-- Start Stored rows --

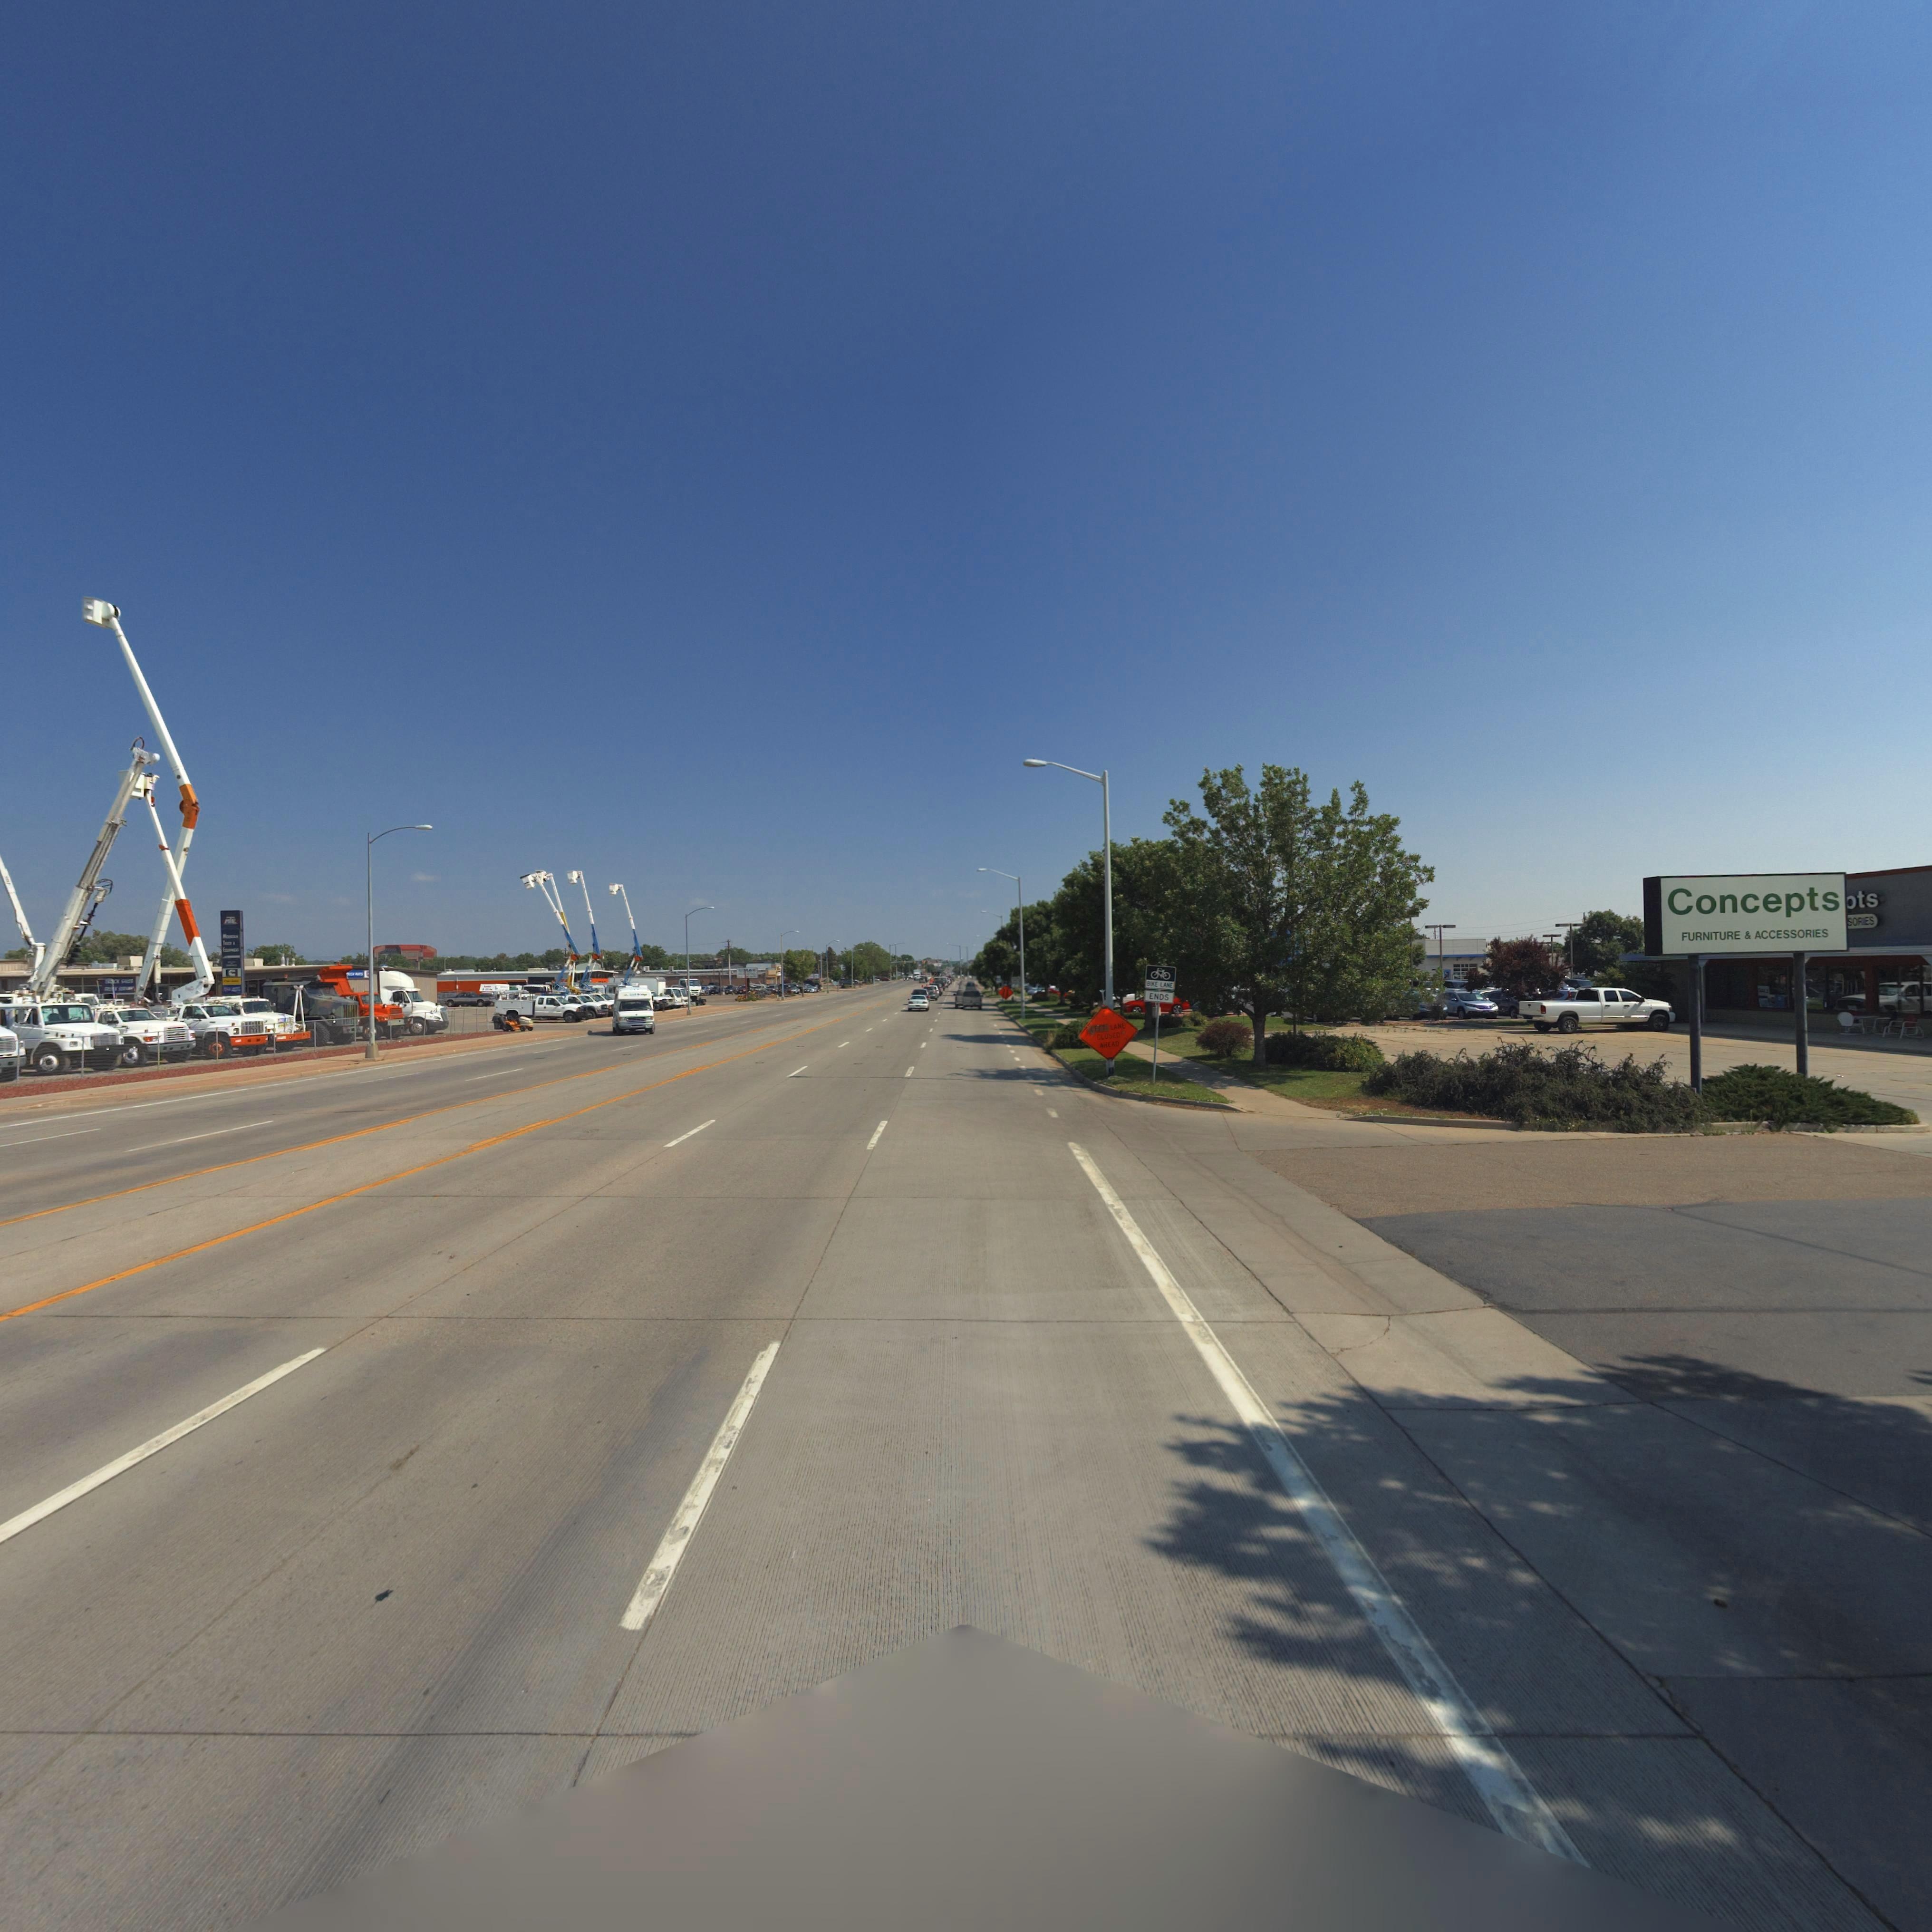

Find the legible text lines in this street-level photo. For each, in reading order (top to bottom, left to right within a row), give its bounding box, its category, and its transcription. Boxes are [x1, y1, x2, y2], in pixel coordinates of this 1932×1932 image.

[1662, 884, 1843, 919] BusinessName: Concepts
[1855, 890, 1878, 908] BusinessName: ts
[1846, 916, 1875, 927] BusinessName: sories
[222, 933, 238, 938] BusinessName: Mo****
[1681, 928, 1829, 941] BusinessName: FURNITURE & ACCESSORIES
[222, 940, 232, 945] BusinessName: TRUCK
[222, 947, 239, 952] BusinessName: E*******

-- End Stored rows --

Return the whole listing above unchanged, character for character, but leave out the picture.

Find the legible text lines in this street-level photo. For each, in reading order (top to bottom, left to right within a row), give its bounding box, its category, and its transcription. Boxes are [x1, y1, x2, y2], in pixel coordinates of this 1932×1932 image.

[1662, 884, 1843, 919] BusinessName: Concepts
[1855, 890, 1878, 908] BusinessName: ts
[1846, 916, 1875, 927] BusinessName: sories
[222, 933, 238, 938] BusinessName: Mo****
[1681, 928, 1829, 941] BusinessName: FURNITURE & ACCESSORIES
[222, 940, 232, 945] BusinessName: TRUCK
[222, 947, 239, 952] BusinessName: E*******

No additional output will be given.